Designing pyridine-based pincer ligands and their metal complexes is an emerging field of metal-organic chemistry due their robust complexation, non-redox active behavior, and wide applicability towards various kinds of transformations. The current proposal is about designing two such novel pincers of NNN-type, one non-palindromic with the pyridyl donor at the side (L²H) and another palindromic and where the pyridyl moiety is the central donor (L²H₂). The acidic alpha-CH protons would make L¹ and L² mono- and dianionic, respectively, by deprotonation. In anionic pincers, it is typically the donor sites which carry the negative charge (anionic donors) forming conventional L-M sigma bonds.
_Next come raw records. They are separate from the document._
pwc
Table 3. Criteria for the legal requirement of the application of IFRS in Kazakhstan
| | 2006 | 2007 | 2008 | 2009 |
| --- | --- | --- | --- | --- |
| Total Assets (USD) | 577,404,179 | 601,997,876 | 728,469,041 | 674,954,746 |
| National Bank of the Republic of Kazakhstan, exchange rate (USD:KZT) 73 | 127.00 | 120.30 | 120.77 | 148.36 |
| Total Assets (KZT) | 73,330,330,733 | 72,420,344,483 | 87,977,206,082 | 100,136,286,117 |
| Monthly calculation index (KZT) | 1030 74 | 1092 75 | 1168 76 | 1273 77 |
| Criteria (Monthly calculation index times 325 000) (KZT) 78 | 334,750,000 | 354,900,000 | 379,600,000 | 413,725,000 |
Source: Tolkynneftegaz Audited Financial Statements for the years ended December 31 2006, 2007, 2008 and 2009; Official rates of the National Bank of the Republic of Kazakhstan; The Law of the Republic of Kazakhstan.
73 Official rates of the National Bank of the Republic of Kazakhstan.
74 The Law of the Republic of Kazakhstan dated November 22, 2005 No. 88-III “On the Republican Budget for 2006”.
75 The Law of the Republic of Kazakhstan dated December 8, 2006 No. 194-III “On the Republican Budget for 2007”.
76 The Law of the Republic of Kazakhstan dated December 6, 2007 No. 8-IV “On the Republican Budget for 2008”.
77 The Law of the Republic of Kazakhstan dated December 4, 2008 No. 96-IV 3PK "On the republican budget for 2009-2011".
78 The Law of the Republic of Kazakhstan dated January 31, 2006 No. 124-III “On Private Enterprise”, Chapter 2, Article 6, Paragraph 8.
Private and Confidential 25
But in this proposed ligand framework the negative charge would be generated at the backbone and shall partially delocalize on to the pyridyl ring, and thereby avoiding a direct L-M s bond to some extent. In the coordination chemistries of electropositive metals, L-M dative coordinations are better suited than L-M sigma bonds as the latter could exhibit competitive reactivity which can be problematic when taking place from an ancillary ligand support. The current proposal would deal with the complexation of L¹ and L² with three main group electropositive metals, namely magnesium, zinc, and aluminum. The flexible nature of L¹ is expected to provide fac-coordination, imposing the favorable tetrahedral geometry on metals like Mg and Zn. The dianionic L₂ would be more suited for the trivalent Al. Appropriate variation in the substituents of L¹ and L² is under consideration to optimize the steroelectronic behavior. Sufficient kinetic protection would be necessary to prevent the Schlenk equilibrium for the divalent metals like Mg and Zn. Complexes of the types [(L¹)MX] (M = Mg, Zn) and [(L2)AlX] would be the prime objectives with a diverse range of terminal X ligands including alkyl, aryl, alkoxide, amide, silazide, and a special emphasis on the hydride. Those will be tested as catalysts in transformations like hydroelementations of unsaturated functional groups including small molecules like CO and CO₂, hydroamination, ring- opening polymerization of cyclic esters and copolymerization of CO₂ and epoxides. Earth abundant and nontoxic main group element mediated catalytic process might be advantageous over the same by the heavy, toxic, and rare Pt group metals. The reaction mechanism shall be investigated in details.